__What you have to do__
Collect every line in the rows below that includes the word "semaine", and copy each one in full.

__Material provided__

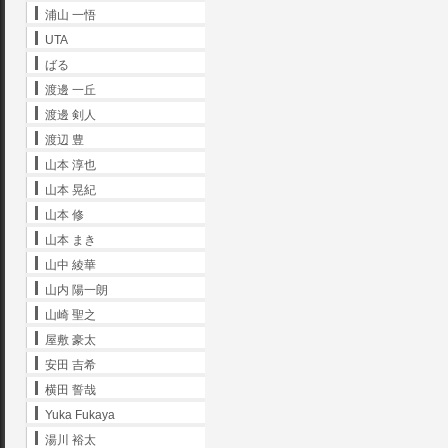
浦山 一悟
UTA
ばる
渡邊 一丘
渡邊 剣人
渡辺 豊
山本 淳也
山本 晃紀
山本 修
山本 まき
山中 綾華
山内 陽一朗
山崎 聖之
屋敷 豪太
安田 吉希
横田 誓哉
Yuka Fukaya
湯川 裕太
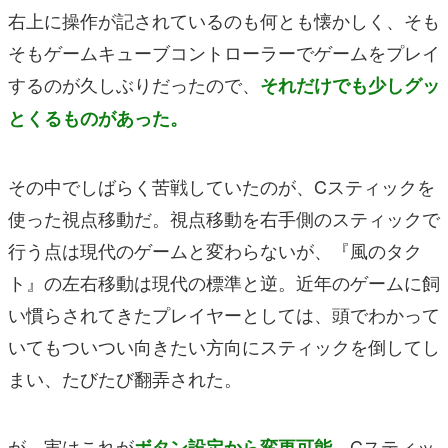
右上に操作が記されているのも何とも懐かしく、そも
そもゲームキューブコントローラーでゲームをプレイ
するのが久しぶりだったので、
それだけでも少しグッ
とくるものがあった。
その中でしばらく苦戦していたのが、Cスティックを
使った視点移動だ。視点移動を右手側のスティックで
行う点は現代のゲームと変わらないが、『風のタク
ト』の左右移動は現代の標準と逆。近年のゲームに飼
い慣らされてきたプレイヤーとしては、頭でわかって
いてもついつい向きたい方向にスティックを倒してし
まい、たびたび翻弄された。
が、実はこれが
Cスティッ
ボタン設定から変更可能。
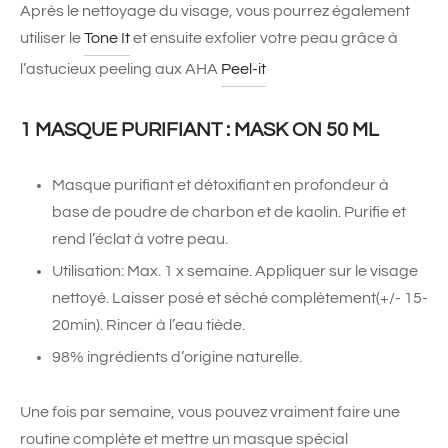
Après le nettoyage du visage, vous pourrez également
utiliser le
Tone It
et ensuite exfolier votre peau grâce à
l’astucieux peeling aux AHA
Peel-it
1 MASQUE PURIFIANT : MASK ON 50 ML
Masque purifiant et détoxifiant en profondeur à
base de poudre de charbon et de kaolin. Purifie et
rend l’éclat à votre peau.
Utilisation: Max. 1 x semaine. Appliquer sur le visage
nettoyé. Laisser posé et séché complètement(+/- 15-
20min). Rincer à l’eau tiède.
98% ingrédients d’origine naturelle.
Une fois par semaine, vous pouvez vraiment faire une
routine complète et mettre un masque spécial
--
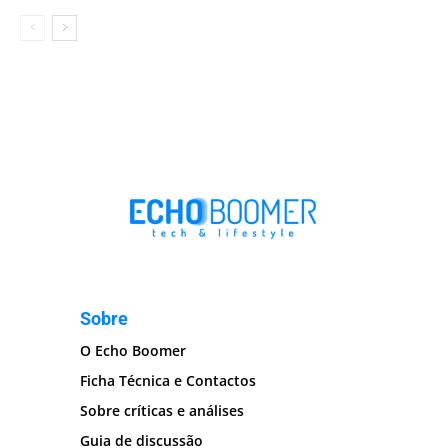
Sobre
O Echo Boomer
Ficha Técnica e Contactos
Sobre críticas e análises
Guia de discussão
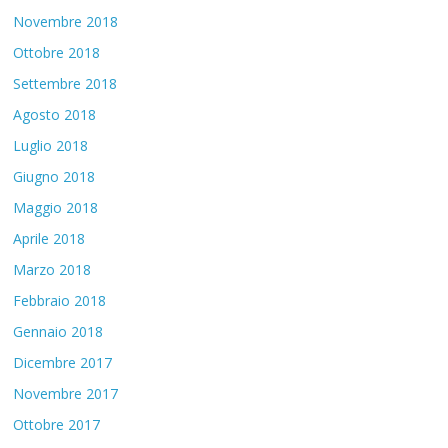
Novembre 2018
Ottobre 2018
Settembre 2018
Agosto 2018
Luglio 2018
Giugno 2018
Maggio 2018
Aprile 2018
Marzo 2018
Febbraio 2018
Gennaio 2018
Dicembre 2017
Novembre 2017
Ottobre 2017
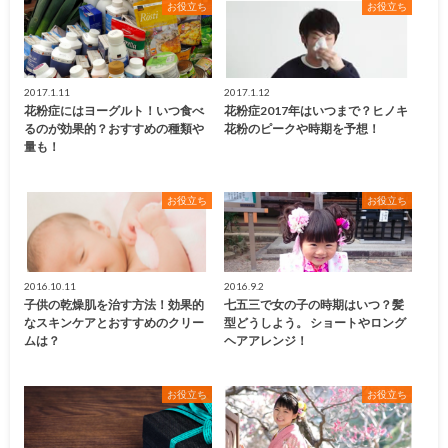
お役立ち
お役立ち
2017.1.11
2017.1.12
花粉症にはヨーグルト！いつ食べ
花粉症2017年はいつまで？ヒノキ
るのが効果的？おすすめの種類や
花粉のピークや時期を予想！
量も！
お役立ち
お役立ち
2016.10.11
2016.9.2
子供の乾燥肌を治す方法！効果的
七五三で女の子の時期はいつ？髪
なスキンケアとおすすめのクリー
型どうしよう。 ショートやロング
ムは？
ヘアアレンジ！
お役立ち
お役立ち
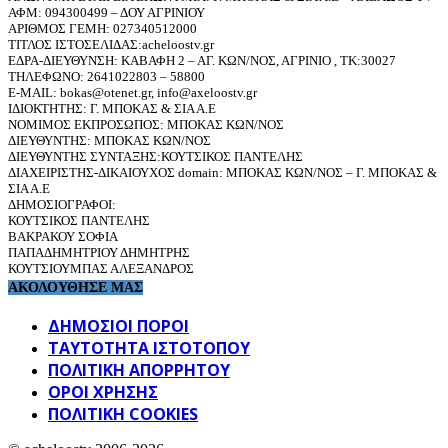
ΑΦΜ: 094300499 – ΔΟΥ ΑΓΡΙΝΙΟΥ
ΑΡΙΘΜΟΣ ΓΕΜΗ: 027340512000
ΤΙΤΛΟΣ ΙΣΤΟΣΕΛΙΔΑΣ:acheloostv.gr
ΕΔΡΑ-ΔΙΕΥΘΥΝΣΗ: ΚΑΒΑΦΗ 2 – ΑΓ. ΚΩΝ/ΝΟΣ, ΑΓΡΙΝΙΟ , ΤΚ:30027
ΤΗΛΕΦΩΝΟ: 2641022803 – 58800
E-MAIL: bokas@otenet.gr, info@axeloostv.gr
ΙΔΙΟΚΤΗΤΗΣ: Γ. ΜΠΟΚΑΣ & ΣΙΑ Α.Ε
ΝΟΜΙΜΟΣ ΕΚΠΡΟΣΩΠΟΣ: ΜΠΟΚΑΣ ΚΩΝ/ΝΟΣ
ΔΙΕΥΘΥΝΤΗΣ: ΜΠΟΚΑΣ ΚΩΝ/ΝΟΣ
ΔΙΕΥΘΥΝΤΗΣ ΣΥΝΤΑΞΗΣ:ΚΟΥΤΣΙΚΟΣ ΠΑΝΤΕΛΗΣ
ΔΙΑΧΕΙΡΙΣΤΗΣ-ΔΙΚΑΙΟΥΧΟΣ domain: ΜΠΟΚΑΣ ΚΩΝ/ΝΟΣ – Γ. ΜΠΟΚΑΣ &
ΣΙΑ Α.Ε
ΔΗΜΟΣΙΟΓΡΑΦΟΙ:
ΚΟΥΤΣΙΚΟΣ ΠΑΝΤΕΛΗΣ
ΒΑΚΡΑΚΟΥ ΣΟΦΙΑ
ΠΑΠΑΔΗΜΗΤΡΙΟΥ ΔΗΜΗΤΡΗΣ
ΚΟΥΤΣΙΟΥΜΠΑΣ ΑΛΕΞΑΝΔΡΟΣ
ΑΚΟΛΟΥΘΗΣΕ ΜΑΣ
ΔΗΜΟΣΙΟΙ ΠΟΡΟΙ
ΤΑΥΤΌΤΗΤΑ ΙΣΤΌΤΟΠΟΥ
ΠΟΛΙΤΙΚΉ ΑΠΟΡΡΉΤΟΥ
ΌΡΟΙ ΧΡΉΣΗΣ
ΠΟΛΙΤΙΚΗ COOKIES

__Output for this task__
Utilisation: Max. 1 x semaine. Appliquer sur le visage
Une fois par semaine, vous pouvez vraiment faire une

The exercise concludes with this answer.